The configuration file is in INI format and contains two types of
entries.

The first type of entry is a site entry, which specifies the
configuration for a storage service. This entry specifies the service
endpoint that **pegasus-s3** should connect to for the site, and some
optional features that the site may support. Here is an example of a
site entry for Amazon S3:

::

   [amazon]
   endpoint = http://s3.amazonaws.com/

The other type of entry is an identity entry, which specifies the
authentication information for a user at a particular site. Here is an
example of an identity entry:

::

   [pegasus@amazon]
   access_key = 90c4143642cb097c88fe2ec66ce4ad4e
   secret_key = a0e3840e5baee6abb08be68e81674dca

.. warning::
  Access and secret keys should not be quoted. 
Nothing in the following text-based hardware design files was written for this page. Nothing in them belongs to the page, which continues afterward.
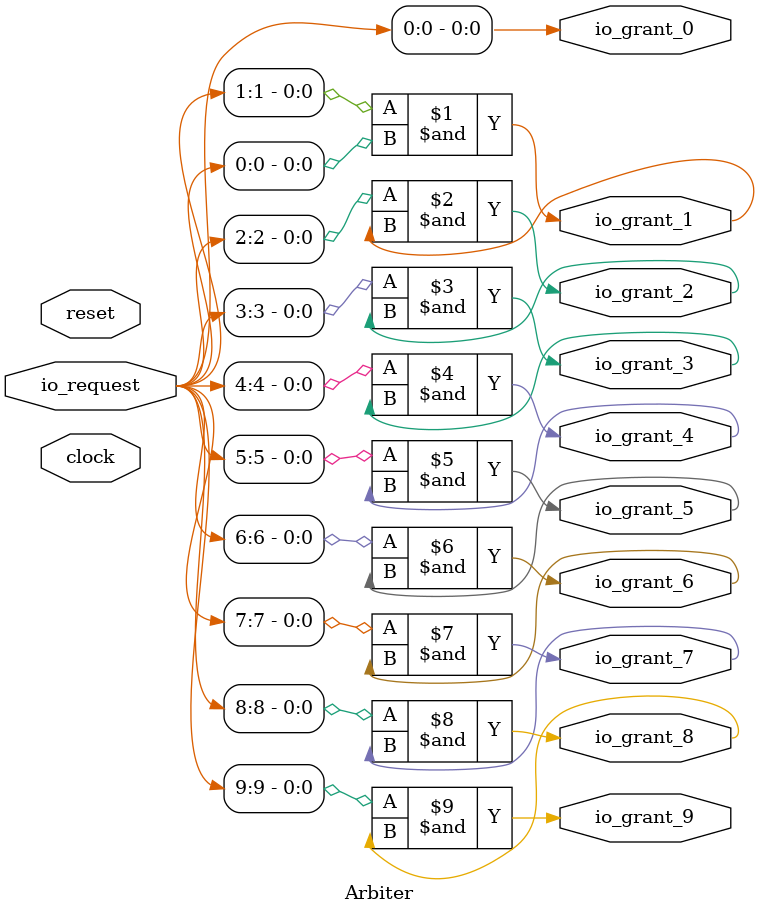
<source format=v>
module Arbiter(
  input        clock,
  input        reset,
  input  [9:0] io_request,
  output       io_grant_0,
  output       io_grant_1,
  output       io_grant_2,
  output       io_grant_3,
  output       io_grant_4,
  output       io_grant_5,
  output       io_grant_6,
  output       io_grant_7,
  output       io_grant_8,
  output       io_grant_9
);
  assign io_grant_0 = io_request[0]; // @[Arbiter.scala 11:30]
  assign io_grant_1 = io_request[1] & io_grant_0; // @[Arbiter.scala 14:38]
  assign io_grant_2 = io_request[2] & io_grant_1; // @[Arbiter.scala 14:38]
  assign io_grant_3 = io_request[3] & io_grant_2; // @[Arbiter.scala 14:38]
  assign io_grant_4 = io_request[4] & io_grant_3; // @[Arbiter.scala 14:38]
  assign io_grant_5 = io_request[5] & io_grant_4; // @[Arbiter.scala 14:38]
  assign io_grant_6 = io_request[6] & io_grant_5; // @[Arbiter.scala 14:38]
  assign io_grant_7 = io_request[7] & io_grant_6; // @[Arbiter.scala 14:38]
  assign io_grant_8 = io_request[8] & io_grant_7; // @[Arbiter.scala 14:38]
  assign io_grant_9 = io_request[9] & io_grant_8; // @[Arbiter.scala 14:38]
endmodule

</source>
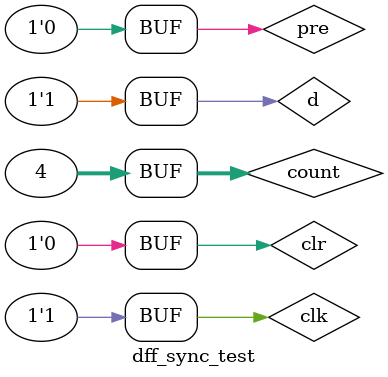
<source format=v>
module dff_sync_test; 
reg preset, clear, d, clk; 
wire q; 
dff_sync gate(q, pre, clr, d, clk); 
integer count; 
initial begin 
pre=0;clr=0; 
for (count = 0; count < 4; count = count + 1) begin 
{d, clk} = count; 
#10; 
end 
end 
endmodule 
</source>
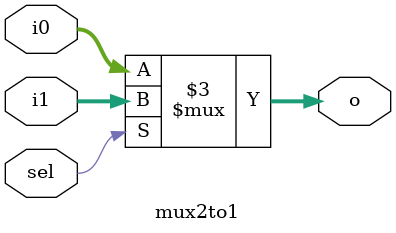
<source format=v>

module mux2to1(i0, i1, sel, o);
	input 	sel;
	input		[31:0] i0, i1;
	output	reg [31:0] o;
	
	always @(i0, i1)
	begin
		if (sel) begin
			o <= i1;
		end else begin
			o <= i0;
		end
	end
endmodule

</source>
It is important to note that user names and site names used are only
logical—they do not correspond to actual hostnames or usernames, but are
simply used as a convenient way to refer to the services and identities
used by the client.


The configuration file should be saved with limited permissions. Only
the owner of the file should be able to read from it and write to it
(i.e. it should have permissions of 0600 or 0400). If the file has more
liberal permissions, then **pegasus-s3** will fail with an error
message. The purpose of this is to prevent the authentication tokens
stored in the configuration file from being accessed by other users.


Configuration Variables
-----------------------

**endpoint** (site)
   The URL of the web service endpoint.

**batch_delete** (site)
   Whether to perform deletions in batches per bucket. Defaults to ``True``.
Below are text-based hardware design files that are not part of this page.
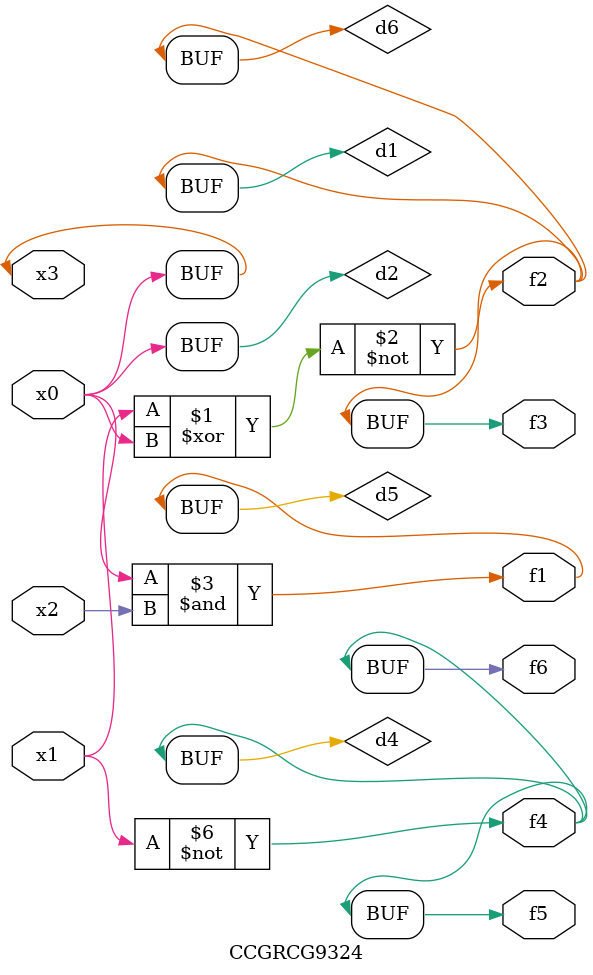
<source format=v>
module CCGRCG9324(
	input x0, x1, x2, x3,
	output f1, f2, f3, f4, f5, f6
);

	wire d1, d2, d3, d4, d5, d6;

	xnor (d1, x1, x3);
	buf (d2, x0, x3);
	nand (d3, x0, x2);
	not (d4, x1);
	nand (d5, d3);
	or (d6, d1);
	assign f1 = d5;
	assign f2 = d6;
	assign f3 = d6;
	assign f4 = d4;
	assign f5 = d4;
	assign f6 = d4;
endmodule

</source>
**batch_delete_size** (site)
   Size of each batch when ``batch_delete=True``. Defaults to ``1000``.

**access_key** (identity)
   The access key for the identity

**secret_key** (identity)
   The secret key for the identity


Example Configuration
---------------------

This is an example configuration that specifies a two sites (amazon and
magellan) and three identities (``pegasus@amazon``,\ ``juve@magellan``,
and ``voeckler@magellan``). 

::

   [amazon]
   endpoint = https://s3.amazonaws.com/

   [pegasus@amazon]
   access_key = 90c4143642cb097c88fe2ec66ce4ad4e
   secret_key = a0e3840e5baee6abb08be68e81674dca

   [magellan]
   # NERSC Magellan is a Eucalyptus site. It doesn't support multipart uploads,
   # or ranged downloads (the defaults), and the maximum object size is 5GB
   # (also the default)
   endpoint = https://128.55.69.235:8773/services/Walrus

   [juve@magellan]
   access_key = quwefahsdpfwlkewqjsdoijldsdf
   secret_key = asdfa9wejalsdjfljasldjfasdfa

   [voeckler@magellan]
   # Each site can have multiple associated identities
   access_key = asdkfaweasdfbaeiwhkjfbaqwhei
   secret_key = asdhfuinakwjelfuhalsdflahsdl


Example
=======

List all buckets owned by identity *user@amazon*:

::

   $ pegasus-s3 ls s3://user@amazon

List the contents of bucket *bar* for identity *user@amazon*:

::

   $ pegasus-s3 ls s3://user@amazon/bar

List all objects in bucket *bar* that start with *hello*:

::

   $ pegasus-s3 ls s3://user@amazon/bar/hello

Create a bucket called *mybucket* for identity *user@amazon*:

::

   $ pegasus-s3 mkdir s3://user@amazon/mybucket

Upload a file *foo* to bucket *bar*:

::

   $ pegasus-s3 put foo s3://user@amazon/bar/foo

Download an object *foo* in bucket *bar*:

::

   $ pegasus-s3 get s3://user@amazon/bar/foo foo


Return Value
============

**pegasus-s3** returns a zero exist status if the operation is
successful. A non-zero exit status is returned in case of failure.